Would you like to learn a shortcut to painting watercolor clouds? You can create cumulus clouds with both volume and airy beauty by combining watercolor with white gouache and colored pencils.
This is an easy technique where you don’t have to struggle with blue paint around unpainted blotches of white paper. Instead, you can splash out with color and still create beautiful cloud shapes.
In this tutorial, I take you through each step of building clouds with volume using watercolor, white gouache, blue and light purple colored pencils, as well as a greasy white colored pencil. I use the combination of these tools in most of my illustration work, and if you take a peek at my illustration gallery, you can see many examples of how I use it to create a realistic look.
The cloud tutorial
The photo below of cumulus clouds is a good reference. There is no need to try to replicate these exact clouds; they only serve as a guide to our painting.
Paint some green, yellow and terracotta to indicate a landscape at the bottom of the paper. Soak up most of the color with a sponge. When dry, paint the rest of the paper with lots of plain water using a thick brush.
Still using a thick brush, spread out ultramarine blue by moving the brush in circular motions.
Indicate the shapes of the clouds by soaking up blue color with a sponge.
When half dry, paint with white gouache on top of the cloud shapes.
Add water to the edges to avoid sharp outlines.
When dry, draw with a light purple pencil around the edges of the clouds and anywhere on top of them to create volume.
Smudge the areas of colored pencil with tissue paper.
Paint the clouds with second layer of white gouache, again adding water to the edges, soaking up with a sponge.
The edges around the painting look messy by now, so in order to see the picture clearly, clean up the edges by painting with white gouache on top of the white watercolor tape. If your painting sits within a pencil rectangle, paint with white gouache along the pencil border.
When the paper is dry, draw with a bright blue pencil on and around the clouds, creating more volume in the clouds.
Smudge again with tissue paper.
Use a hairdryer to make the paper warm, then draw with a greasy white colored pencil.
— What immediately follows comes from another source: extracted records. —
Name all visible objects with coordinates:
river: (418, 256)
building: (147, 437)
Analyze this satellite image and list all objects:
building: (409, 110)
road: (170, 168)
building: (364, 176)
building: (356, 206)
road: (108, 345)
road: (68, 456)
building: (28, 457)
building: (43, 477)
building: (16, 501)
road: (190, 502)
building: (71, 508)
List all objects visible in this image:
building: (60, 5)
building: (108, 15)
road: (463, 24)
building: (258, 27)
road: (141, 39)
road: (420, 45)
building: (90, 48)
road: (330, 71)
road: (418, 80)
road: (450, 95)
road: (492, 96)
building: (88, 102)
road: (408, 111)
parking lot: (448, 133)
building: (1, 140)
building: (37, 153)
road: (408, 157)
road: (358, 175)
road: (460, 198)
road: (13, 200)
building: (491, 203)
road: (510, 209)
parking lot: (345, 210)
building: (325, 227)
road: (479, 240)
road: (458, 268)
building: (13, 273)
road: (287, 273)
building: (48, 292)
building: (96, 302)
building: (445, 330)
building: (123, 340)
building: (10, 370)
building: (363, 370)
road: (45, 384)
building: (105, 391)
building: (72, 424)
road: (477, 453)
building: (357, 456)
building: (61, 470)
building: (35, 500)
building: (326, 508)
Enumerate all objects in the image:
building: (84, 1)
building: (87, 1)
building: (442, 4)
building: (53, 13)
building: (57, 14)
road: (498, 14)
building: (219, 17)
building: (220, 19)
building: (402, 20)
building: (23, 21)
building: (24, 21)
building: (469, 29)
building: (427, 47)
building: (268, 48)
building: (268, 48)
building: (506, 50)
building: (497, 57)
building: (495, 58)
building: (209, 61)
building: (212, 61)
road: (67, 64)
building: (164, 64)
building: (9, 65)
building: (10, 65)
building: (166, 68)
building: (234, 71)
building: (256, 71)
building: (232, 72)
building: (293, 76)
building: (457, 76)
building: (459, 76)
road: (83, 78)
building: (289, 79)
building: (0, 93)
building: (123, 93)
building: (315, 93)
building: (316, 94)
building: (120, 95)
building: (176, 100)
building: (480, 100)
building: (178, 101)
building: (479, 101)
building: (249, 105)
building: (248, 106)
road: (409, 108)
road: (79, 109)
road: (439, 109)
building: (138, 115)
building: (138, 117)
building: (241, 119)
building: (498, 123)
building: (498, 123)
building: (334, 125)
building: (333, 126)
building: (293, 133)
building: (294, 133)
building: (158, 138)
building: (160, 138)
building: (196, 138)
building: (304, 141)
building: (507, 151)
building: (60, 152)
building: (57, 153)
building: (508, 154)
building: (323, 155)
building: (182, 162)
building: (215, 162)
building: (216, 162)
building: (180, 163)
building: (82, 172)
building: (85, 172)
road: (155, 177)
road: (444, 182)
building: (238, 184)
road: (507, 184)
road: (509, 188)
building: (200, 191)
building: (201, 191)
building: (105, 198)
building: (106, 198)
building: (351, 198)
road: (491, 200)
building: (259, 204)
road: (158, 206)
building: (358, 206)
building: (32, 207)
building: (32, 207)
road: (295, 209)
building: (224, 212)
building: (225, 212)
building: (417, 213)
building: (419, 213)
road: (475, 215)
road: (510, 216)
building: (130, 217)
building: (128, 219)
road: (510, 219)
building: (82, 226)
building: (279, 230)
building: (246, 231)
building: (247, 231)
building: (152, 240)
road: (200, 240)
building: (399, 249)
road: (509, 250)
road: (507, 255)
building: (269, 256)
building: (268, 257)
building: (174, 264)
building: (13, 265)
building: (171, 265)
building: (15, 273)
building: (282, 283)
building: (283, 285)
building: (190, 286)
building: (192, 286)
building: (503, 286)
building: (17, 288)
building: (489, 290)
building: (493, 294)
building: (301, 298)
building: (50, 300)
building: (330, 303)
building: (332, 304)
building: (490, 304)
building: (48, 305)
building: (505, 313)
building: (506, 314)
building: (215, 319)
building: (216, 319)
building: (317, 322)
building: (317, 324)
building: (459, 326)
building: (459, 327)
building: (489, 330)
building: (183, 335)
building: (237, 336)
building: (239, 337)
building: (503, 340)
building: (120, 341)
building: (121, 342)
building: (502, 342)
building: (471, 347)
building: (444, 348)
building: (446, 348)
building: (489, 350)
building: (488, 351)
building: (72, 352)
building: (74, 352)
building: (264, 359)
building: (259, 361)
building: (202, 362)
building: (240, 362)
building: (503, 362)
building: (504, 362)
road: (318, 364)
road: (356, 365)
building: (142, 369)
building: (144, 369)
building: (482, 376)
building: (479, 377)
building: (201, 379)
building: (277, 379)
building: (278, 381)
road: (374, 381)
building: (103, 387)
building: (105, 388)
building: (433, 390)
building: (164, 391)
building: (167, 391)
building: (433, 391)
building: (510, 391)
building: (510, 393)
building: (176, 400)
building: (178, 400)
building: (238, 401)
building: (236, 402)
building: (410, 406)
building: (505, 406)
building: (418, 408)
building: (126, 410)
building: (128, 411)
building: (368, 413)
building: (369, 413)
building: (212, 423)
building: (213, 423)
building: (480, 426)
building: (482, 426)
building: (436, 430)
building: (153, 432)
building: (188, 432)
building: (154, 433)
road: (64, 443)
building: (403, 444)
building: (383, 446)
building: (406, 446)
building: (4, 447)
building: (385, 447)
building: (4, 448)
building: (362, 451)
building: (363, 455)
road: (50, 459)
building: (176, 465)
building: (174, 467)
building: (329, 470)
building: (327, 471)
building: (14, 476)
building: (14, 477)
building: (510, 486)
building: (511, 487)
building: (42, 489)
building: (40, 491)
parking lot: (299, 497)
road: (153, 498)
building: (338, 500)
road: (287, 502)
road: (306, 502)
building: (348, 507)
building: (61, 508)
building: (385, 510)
When the paper is warm, the oily white color spreads out better. Look at the reference photo and use your imagination to enhance the cloudy look of your painting with the white pencil.
And that's it!
I used this same technique to create the white area around the falcon in the illustration you see below. In this instance, instead of building cloud volume, I created a soft and smooth transition between the blue and white with the same white gouache and greasy white colored pencil.